▸ Study questions:
A. Write out the passage in the text on the housing bubble and the credit crisis starting with "Both contenders for" and going on through "their own greed.".
B. In the text on the housing bubble and the credit crisis, which two contenders for the Democratic presidential nomination are named?
C. Proceed with the text on the housing bubble and the credit crisis from the point where it stops.

▸ Reading text:
Some Truths About the Housing Bubble and the Credit Crisis

Both contenders for the Democratic nomination for president, Hillary Clinton and Barack Obama, have made statements about the efforts of the federal government to combat the problems caused by the collapse of the housing bubble. To paraphrase both of them, what they are saying is that it is somehow immoral to take steps to protect the financial system without bailing out individuals who, through their stupidity and/or their selfishness, are in danger of losing their homes. Both would turn over the tax money of working Americans to people who overreached themselves or are the victims of their own greed.

It is the responsibility of the federal government to protect all of us from a complete meltdown of our credit markets; it is not the responsibility of the federal government to save greedy and stupid borrowers UNLESS IN SOME CASES THIS IS AN UNAVOIDABLE BYPRODUCT OF EFFORTS TO PROTECT THE FINANCIAL SYSTEM. Clearly some irresponsible lenders will benefit from the bailout efforts; this is unfortunate, but the system must be saved. Clearly also, more regulation and closer supervision is necessary to prevent certain practices from being repeated in the future.

▸ Listed entries:

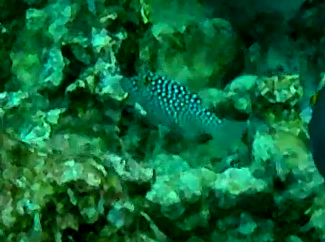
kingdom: Animalia
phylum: Chordata
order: Tetraodontiformes
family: Tetraodontidae
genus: Canthigaster
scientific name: Canthigaster jactator
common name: Hawaiian whitespotted toby
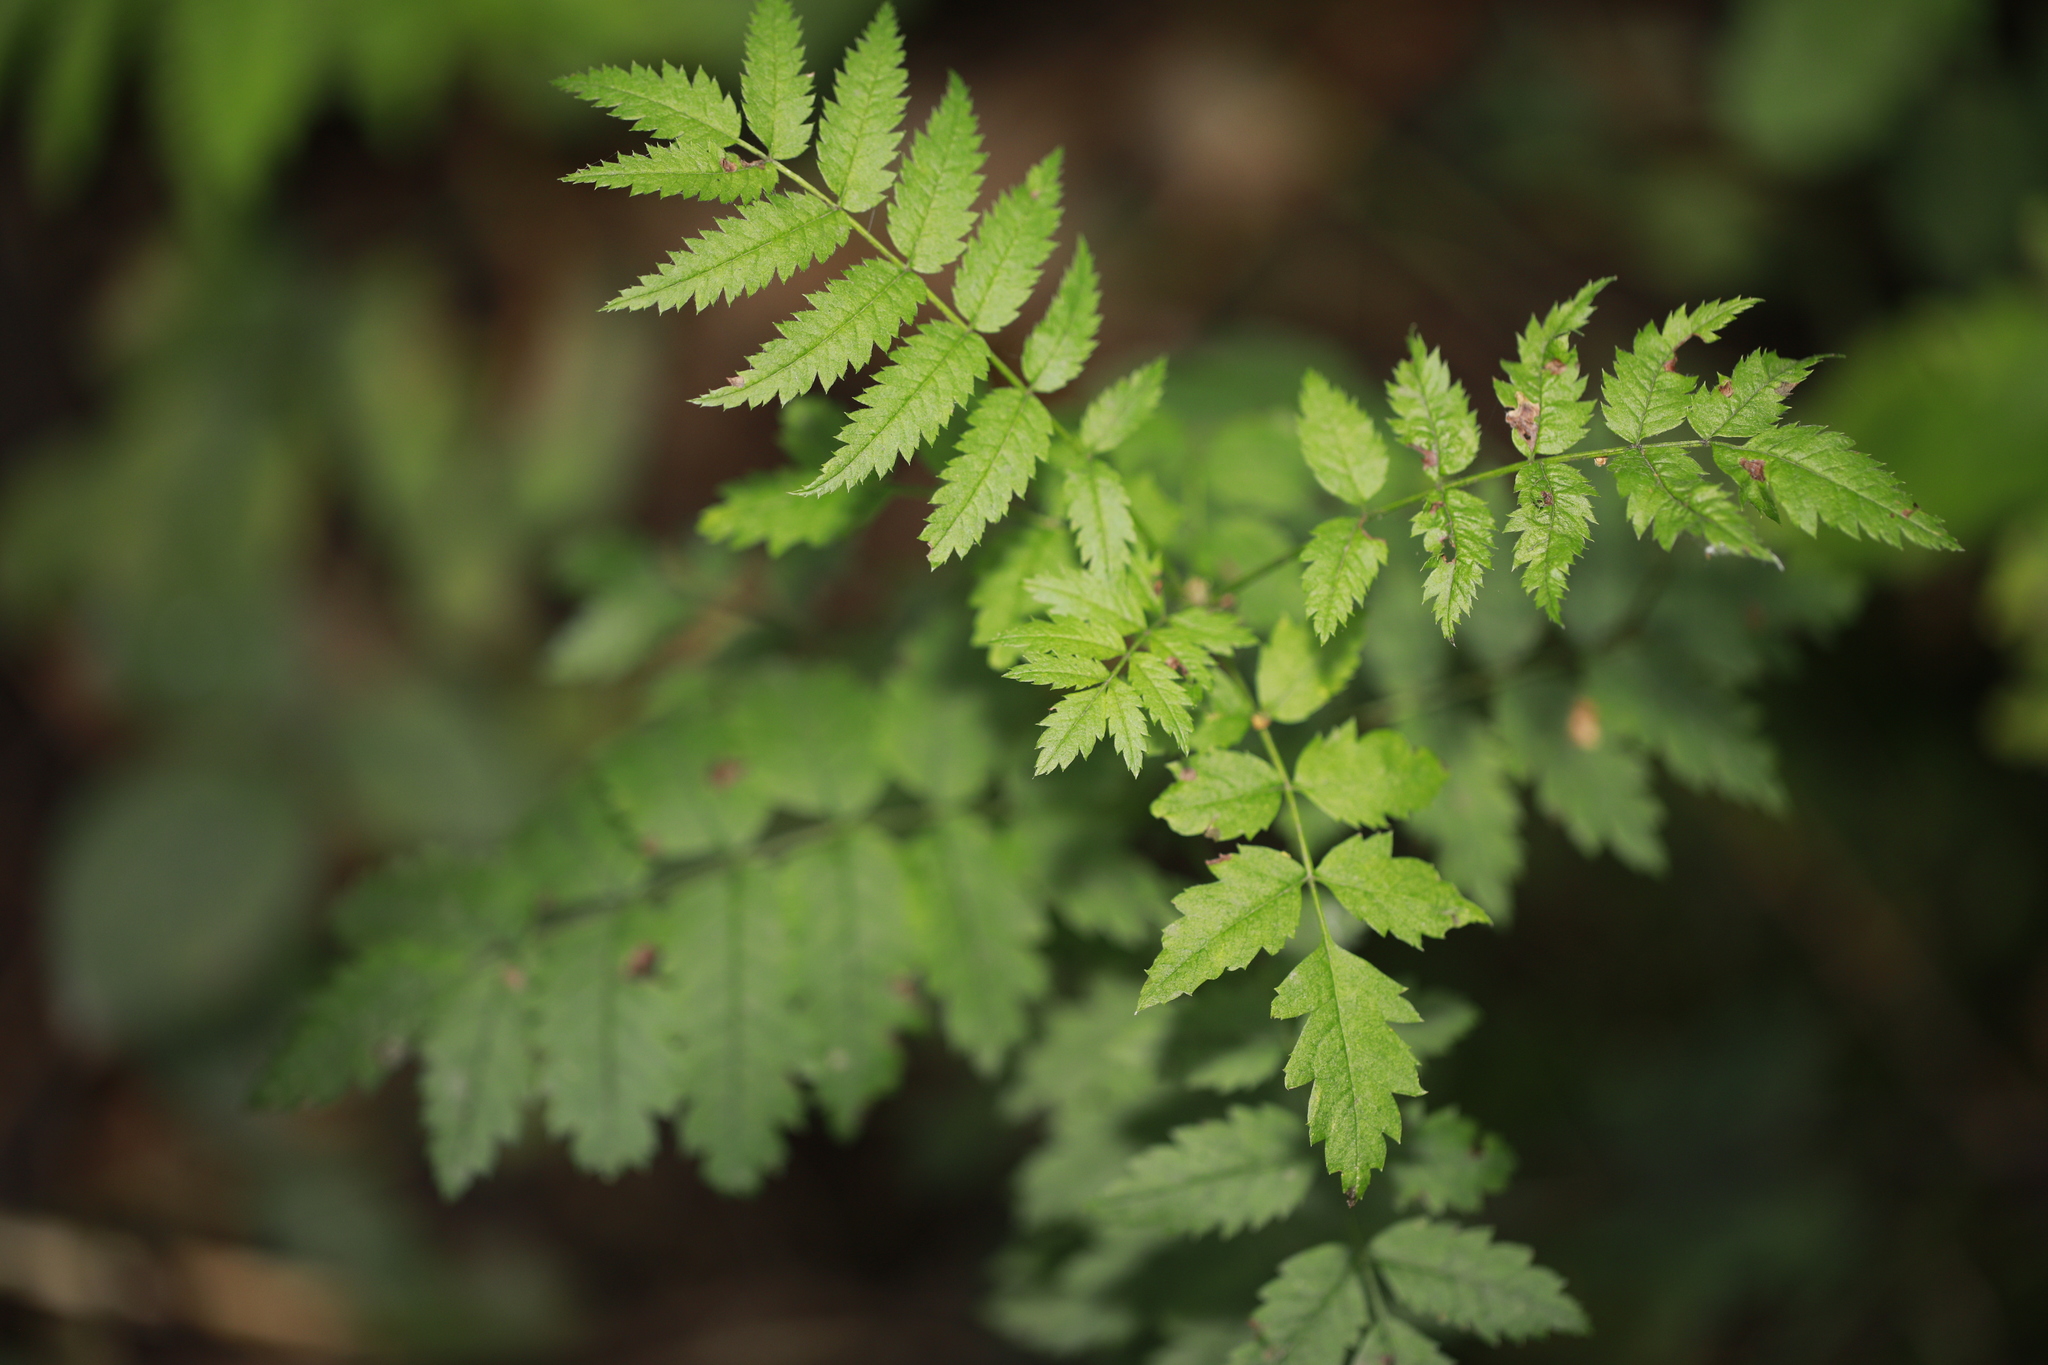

▸ Answers for this exercise:
A.
Both contenders for the Democratic nomination for president, Hillary Clinton and Barack Obama, have made statements about the efforts of the federal government to combat the problems caused by the collapse of the housing bubble. To paraphrase both of them, what they are saying is that it is somehow immoral to take steps to protect the financial system without bailing out individuals who, through their stupidity and/or their selfishness, are in danger of losing their homes. Both would turn over the tax money of working Americans to people who overreached themselves or are the victims of their own greed.

B. Hillary Clinton and Barack Obama.

C.
One measure that absolutely must be taken is once again to keep the ownership of commercial banks completely separate from the ownership of investment banks and insurance companies – a practice that was made illegal in 1933 during the Great Depression, but was overturned during the Clinton Presidency.

Some understanding of the reasons for the current crisis can be gained by reading the following excerpts from an excellent article published by TheRealTruth.org.

“Traditional vs. Modern Banking
Banks traditionally operated by taking deposits from their customers and lending money to those seeking loans. The difference between the interest rate paid on deposits and the higher one charged on loans (the “spread”) was their profit. If customers defaulted on their loans, banks were liable to depositors for payment—the banks held the risk “on the books,” 100% their responsibility. It was therefore in a bank’s best interest to carefully screen customers’ ability to repay before providing loans. The customer needed to have a good job, adequate assets, and was required to make a sizable down-payment. This conservative approach to lending enabled banks to make tidy profits for decades, while staying financially sound….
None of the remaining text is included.